Trevino became the fourth player to win both the U.S. Open and the Open Championship in the same year, joining Bobby Jones (1926, 1930), Gene Sarazen (1932), and Ben Hogan (1953). Subsequent winners of both were Tom Watson (1982) and Tiger Woods (2000); all six are Americans.

Trevino also won the Canadian Open the previous week near Montreal for three national titles in 1971, all won in less than a month.

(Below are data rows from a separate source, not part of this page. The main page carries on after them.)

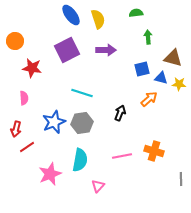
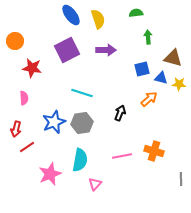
pink triangle: moved 3 px left, 2 px up
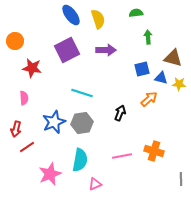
pink triangle: rotated 24 degrees clockwise
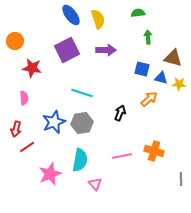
green semicircle: moved 2 px right
blue square: rotated 28 degrees clockwise
pink triangle: rotated 48 degrees counterclockwise
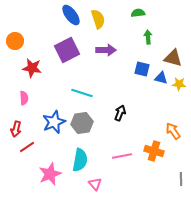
orange arrow: moved 24 px right, 32 px down; rotated 84 degrees counterclockwise
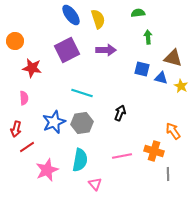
yellow star: moved 2 px right, 2 px down; rotated 24 degrees clockwise
pink star: moved 3 px left, 4 px up
gray line: moved 13 px left, 5 px up
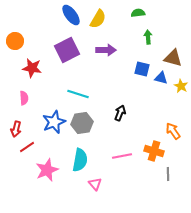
yellow semicircle: rotated 48 degrees clockwise
cyan line: moved 4 px left, 1 px down
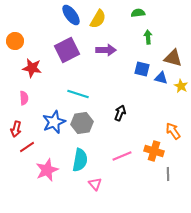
pink line: rotated 12 degrees counterclockwise
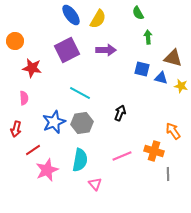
green semicircle: rotated 112 degrees counterclockwise
yellow star: rotated 16 degrees counterclockwise
cyan line: moved 2 px right, 1 px up; rotated 10 degrees clockwise
red line: moved 6 px right, 3 px down
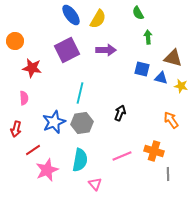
cyan line: rotated 75 degrees clockwise
orange arrow: moved 2 px left, 11 px up
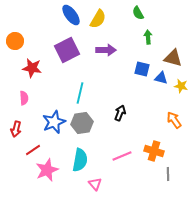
orange arrow: moved 3 px right
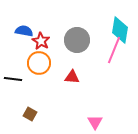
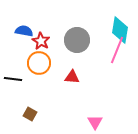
pink line: moved 3 px right
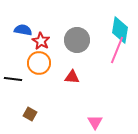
blue semicircle: moved 1 px left, 1 px up
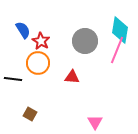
blue semicircle: rotated 48 degrees clockwise
gray circle: moved 8 px right, 1 px down
orange circle: moved 1 px left
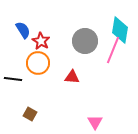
pink line: moved 4 px left
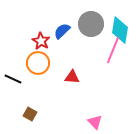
blue semicircle: moved 39 px right, 1 px down; rotated 102 degrees counterclockwise
gray circle: moved 6 px right, 17 px up
black line: rotated 18 degrees clockwise
pink triangle: rotated 14 degrees counterclockwise
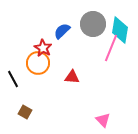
gray circle: moved 2 px right
red star: moved 2 px right, 7 px down
pink line: moved 2 px left, 2 px up
black line: rotated 36 degrees clockwise
brown square: moved 5 px left, 2 px up
pink triangle: moved 8 px right, 2 px up
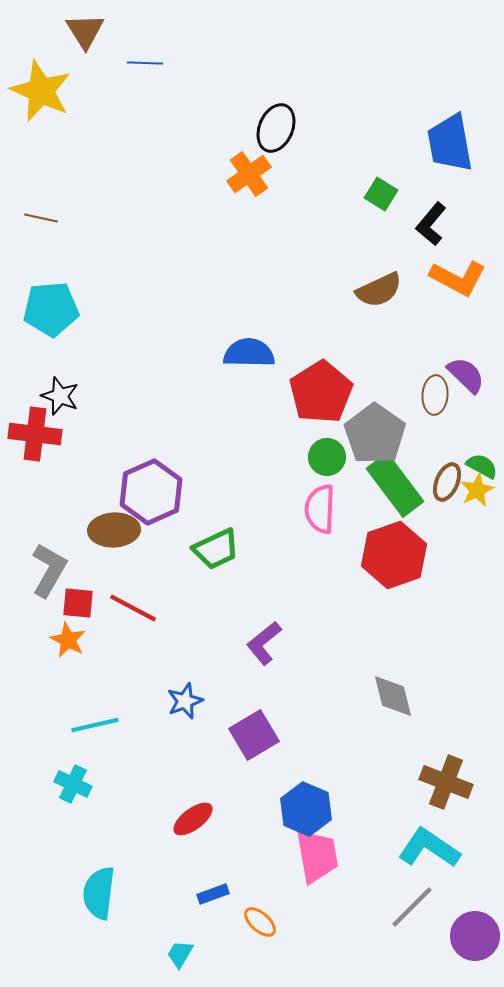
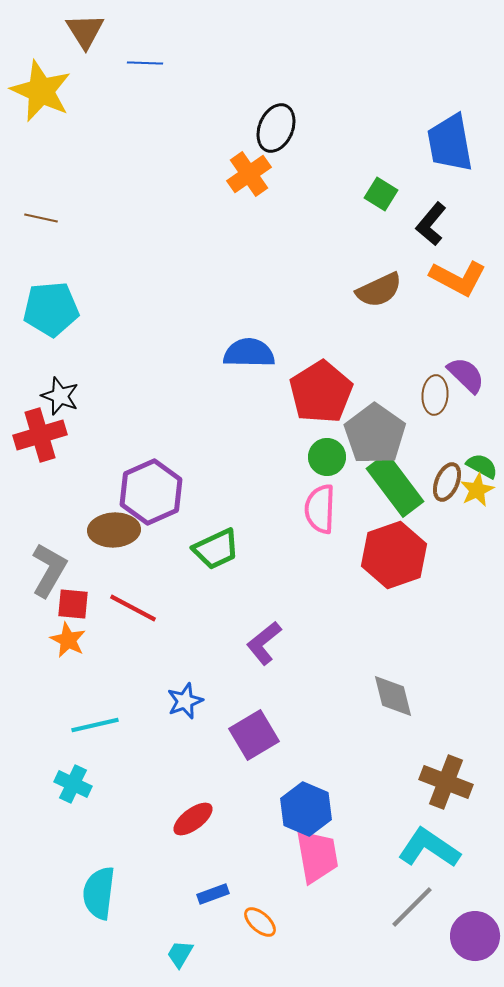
red cross at (35, 434): moved 5 px right, 1 px down; rotated 24 degrees counterclockwise
red square at (78, 603): moved 5 px left, 1 px down
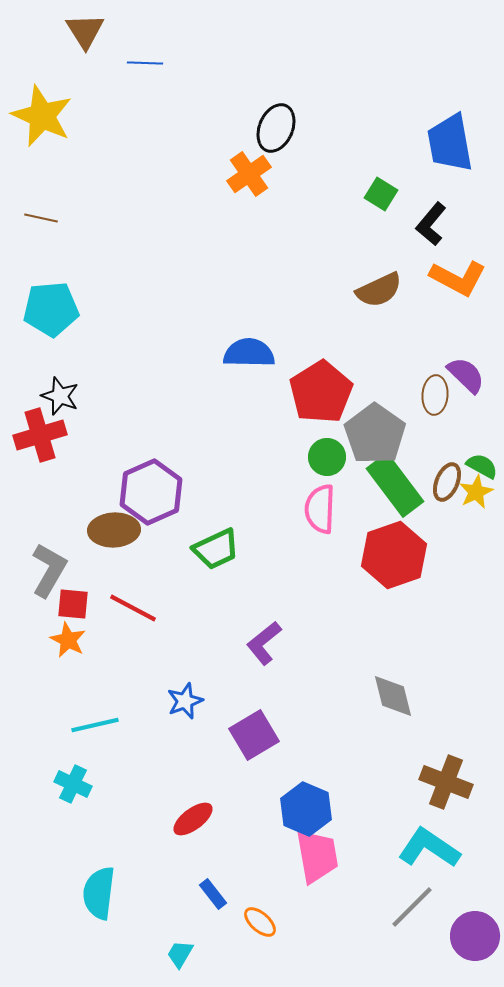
yellow star at (41, 91): moved 1 px right, 25 px down
yellow star at (477, 490): moved 1 px left, 2 px down
blue rectangle at (213, 894): rotated 72 degrees clockwise
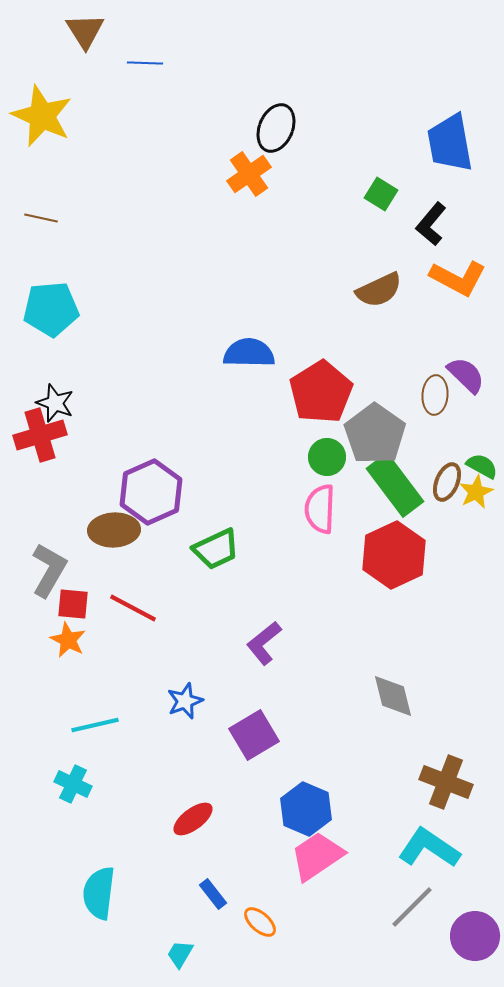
black star at (60, 396): moved 5 px left, 7 px down
red hexagon at (394, 555): rotated 6 degrees counterclockwise
pink trapezoid at (317, 856): rotated 114 degrees counterclockwise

This was the last major championship of 1971 because the PGA Championship was played in February instead of its traditional date in August. (In 2019 the PGA moved to May.) Trevino's win, therefore, assured that Americans won all four major championships in 1971 (Charles Coody won the Masters Tournament and Nicklaus captured the PGA). This was the fifth time this had happened in golf history. (It has happened six more times since 1971, most recently in 2024.)

==Course==

Hole: 1; 2; 3; 4; 5; 6; 7; 8; 9; Out; 10; 11; 12; 13; 14; 15; 16; 17; 18; In; Total
Yards: 493; 427; 416; 212; 358; 473; 158; 459; 410; 3,406; 393; 412; 190; 517; 202; 536; 401; 510; 513; 3,674; 7,080
Par: 5; 4; 4; 3; 4; 4; 3; 4; 4; 35; 4; 4; 3; 5; 3; 5; 4; 5; 5; 38; 73

Source:

Lengths of the course for previous Opens:
- 1965: 7037 yd, par 73
- 1961: 6844 yd
- 1954: 6867 yd

==Round summaries==
===First round===
Wednesday, 7 July 1971

| Place | Player | Score | To par |
| T1 | ARG Vicente Fernández | 69 | −4 |
ENG Tony Jacklin
USA Howie Johnson
USA Lee Trevino
| T5 | USA Billy Casper | 70 | −3 |
ENG Tommy Horton
TWN Lu Liang-Huan
AUS Kel Nagle
IRL John O'Leary
AUS Peter Thomson
ENG Brian Waites

Source:

===Second round===
Thursday, 8 July 1971

| Place | Player | Score | To par |
| T1 | ENG Tony Jacklin | 69-70=139 | −7 |
| USA Lee Trevino | 69-70=139 |
| 3 | TWN Lu Liang-Huan | 70-70=140 | −6 |
| T4 | ARG Roberto De Vicenzo | 71-70=141 | −5 |
| ZAF Gary Player | 71-70=141 |
| T6 | USA Billy Casper | 70-72=142 | −4 |
| ENG Malcolm Gregson | 71-71=142 |
| ENG Tommy Horton | 70-72=142 |
| IRL Jimmy Kinsella | 74-68=142 |
| USA Jack Nicklaus | 71-71=142 |

Source:

Amateurs: Bonallack (−3), Melnyk (+4),
Humphreys (+6), Berry (+7), Carr (+8), M. Foster (+9), Birtwell (+11), Bird (+12), Rolley (+14).

===Third round===
Friday, 9 July 1971

| Place | Player | Score | To par |
| 1 | USA Lee Trevino | 69-70-69=208 | −11 |
| T2 | ENG Tony Jacklin | 69-70-70=209 | −10 |
| TWN Lu Liang-Huan | 70-70-69=209 |
| T4 | WAL Craig Defoy | 72-72-68=212 | −7 |
| ZAF Gary Player | 71-70-71=212 |
| T6 | ARG Roberto De Vicenzo | 71-70-72=213 | −6 |
| ZAF Dale Hayes | 71-72-70=213 |
| ENG Peter Oosterhuis | 76-71-66=213 |
| T9 | USA Jack Nicklaus | 71-71-72=214 | −5 |
| ESP Ramón Sota | 72-72-70=214 |

Source:

Amateurs: Bonallack (−2), Melnyk (+4).

===Final round===
Saturday, 10 July 1971

| Place | Player | Score | To par | Money (£) |
| 1 | USA Lee Trevino | 69-70-69-70=278 | −14 | 5,500 |
| 2 | TWN Lu Liang-Huan | 70-70-69-70=279 | −13 | 4,000 |
| 3 | ENG Tony Jacklin | 69-70-70-71=280 | −12 | 3,250 |
| 4 | WAL Craig Defoy | 72-72-68-69=281 | −11 | 2,750 |
| T5 | USA Charles Coody | 74-71-70-68=283 | −9 | 2,300 |
| USA Jack Nicklaus | 71-71-72-69=283 |
| T7 | USA Billy Casper | 70-72-75-67=284 | −8 | 1,775 |
| ZAF Gary Player | 71-70-71-72=284 |
| T9 | USA Doug Sanders | 73-71-74-67=285 | −7 | 1,550 |
| AUS Peter Thomson | 70-73-73-69=285 |

Source:

Amateurs: Bonallack (−1), Melnyk (+6)
- The exchange rate at the time was approximately 2.41 dollars (US) per pound sterling.